▶ **Activity 1**
Using the passage on Francis Hutcheson, answer each question on its own line:
(a) In what town was Hutcheson born?
(b) In what city did he found a private academy in 1719?
(c) What belief of his did the Glasgow presbytery challenge in 1738?
▶ **Activity 2**
Write the next part of the passage on Francis Hutcheson, picking up right after its last sentence.

▶ **Quoted passage**
Francis
Hutcheson

born Aug. 8, 1694, Drumalig, County Down,
Ire.
died 1746, Glasgow
Scots-Irish philosopher and major exponent of
the theory of the existence of a moral sense
through which man can achieve right action.
The son of a Presbyterian minister, Hutcheson
studied philosophy, classics, and theology at
the University of Glasgow (1710–16) and then
founded a private academy in Dublin in 1719. In
1729 he returned to Glasgow as professor of
moral philosophy, a position he held until his
death.
Hutcheson was licensed as a preacher in 1719
by Irish Presbyterians in Ulster, but in 1738
the Glasgow presbytery challenged his belief
that people can have a knowledge of good and
evil without, and prior to, a knowledge of God.
His standing as a popular preacher was
undiminished, however, and the celebrated
Scottish philosopher David Hume sought his
opinion of the rough draft of the section “Of
Human Morals” in Hume’s Treatise of Human
Nature.

▶ **Material provided**
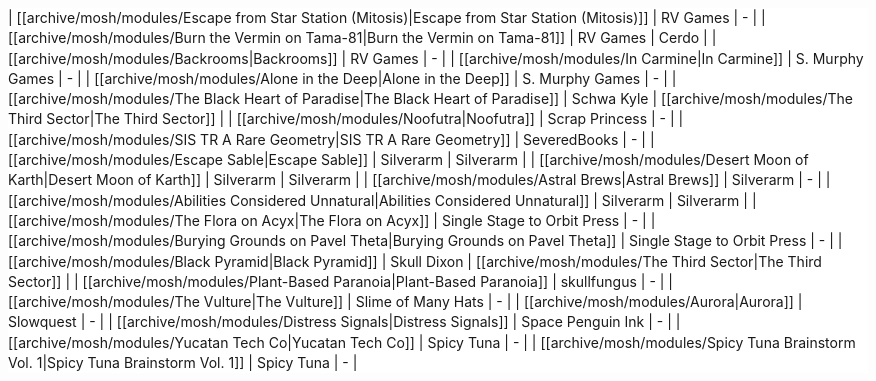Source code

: | [[archive/mosh/modules/Escape from Star Station (Mitosis)\|Escape from Star Station (Mitosis)]]                                                                    | RV Games                                        | \-                                                             |
| [[archive/mosh/modules/Burn the Vermin on Tama-81\|Burn the Vermin on Tama-81]]                                                                                    | RV Games                                        | Cerdo                                                          |
| [[archive/mosh/modules/Backrooms\|Backrooms]]                                                                                                                      | RV Games                                        | \-                                                             |
| [[archive/mosh/modules/In Carmine\|In Carmine]]                                                                                                                    | S. Murphy Games                                 | \-                                                             |
| [[archive/mosh/modules/Alone in the Deep\|Alone in the Deep]]                                                                                                      | S. Murphy Games                                 | \-                                                             |
| [[archive/mosh/modules/The Black Heart of Paradise\|The Black Heart of Paradise]]                                                                                  | Schwa Kyle                                      | [[archive/mosh/modules/The Third Sector\|The Third Sector]] |
| [[archive/mosh/modules/Noofutra\|Noofutra]]                                                                                                                        | Scrap Princess                                  | \-                                                             |
| [[archive/mosh/modules/SIS TR A Rare Geometry\|SIS TR A Rare Geometry]]                                                                                            | SeveredBooks                                    | \-                                                             |
| [[archive/mosh/modules/Escape Sable\|Escape Sable]]                                                                                                                | Silverarm                                       | Silverarm                                                      |
| [[archive/mosh/modules/Desert Moon of Karth\|Desert Moon of Karth]]                                                                                                | Silverarm                                       | Silverarm                                                      |
| [[archive/mosh/modules/Astral Brews\|Astral Brews]]                                                                                                                | Silverarm                                       | \-                                                             |
| [[archive/mosh/modules/Abilities Considered Unnatural\|Abilities Considered Unnatural]]                                                                            | Silverarm                                       | Silverarm                                                      |
| [[archive/mosh/modules/The Flora on Acyx\|The Flora on Acyx]]                                                                                                      | Single Stage to Orbit Press                     | \-                                                             |
| [[archive/mosh/modules/Burying Grounds on Pavel Theta\|Burying Grounds on Pavel Theta]]                                                                            | Single Stage to Orbit Press                     | \-                                                             |
| [[archive/mosh/modules/Black Pyramid\|Black Pyramid]]                                                                                                              | Skull Dixon                                     | [[archive/mosh/modules/The Third Sector\|The Third Sector]] |
| [[archive/mosh/modules/Plant-Based Paranoia\|Plant-Based Paranoia]]                                                                                                | skullfungus                                     | \-                                                             |
| [[archive/mosh/modules/The Vulture\|The Vulture]]                                                                                                                  | Slime of Many Hats                              | \-                                                             |
| [[archive/mosh/modules/Aurora\|Aurora]]                                                                                                                            | Slowquest                                       | \-                                                             |
| [[archive/mosh/modules/Distress Signals\|Distress Signals]]                                                                                                        | Space Penguin Ink                               | \-                                                             |
| [[archive/mosh/modules/Yucatan Tech Co\|Yucatan Tech Co]]                                                                                                          | Spicy Tuna                                      | \-                                                             |
| [[archive/mosh/modules/Spicy Tuna Brainstorm Vol. 1\|Spicy Tuna Brainstorm Vol. 1]]                                                                                | Spicy Tuna                                      | \-                                                             |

▶ **Task output 1**
(a) Drumalig, County Down, Ireland
(b) Dublin
(c) That people can have a knowledge of good and evil without, and prior to, a knowledge of God

▶ **Task output 2**
Hutcheson’s ethical theory was propounded in
his Inquiry into the Original of Our Ideas of
Beauty and Virtue (1725), in An Essay on the
Nature and Conduct of the Passions and
Affections, with Illustrations upon the Moral
Sense (1728), and in the posthumous System of
Moral Philosophy, 2 vol. (1755). In his view,
besides his five external senses, man has a
variety of internal senses, including a sense of
beauty, of morality, of honour, and of the
ridiculous. Of these, Hutcheson considered the
moral sense to be the most important. He
believed that it is implanted in man and
pronounces instinctively and immediately on the
character of actions and affections, approving
those that are virtuous and disapproving those
that are vicious. Hutcheson’s moral criterion
was whether or not an act tends to promote the
general welfare of mankind. He thus anticipated
the Utilitarianism of the English thinker Jeremy
Bentham, even to his use of the phrase “the
greatest happiness for the greatest number.”
Hutcheson was also influential as a logician and
theorist of human knowledge.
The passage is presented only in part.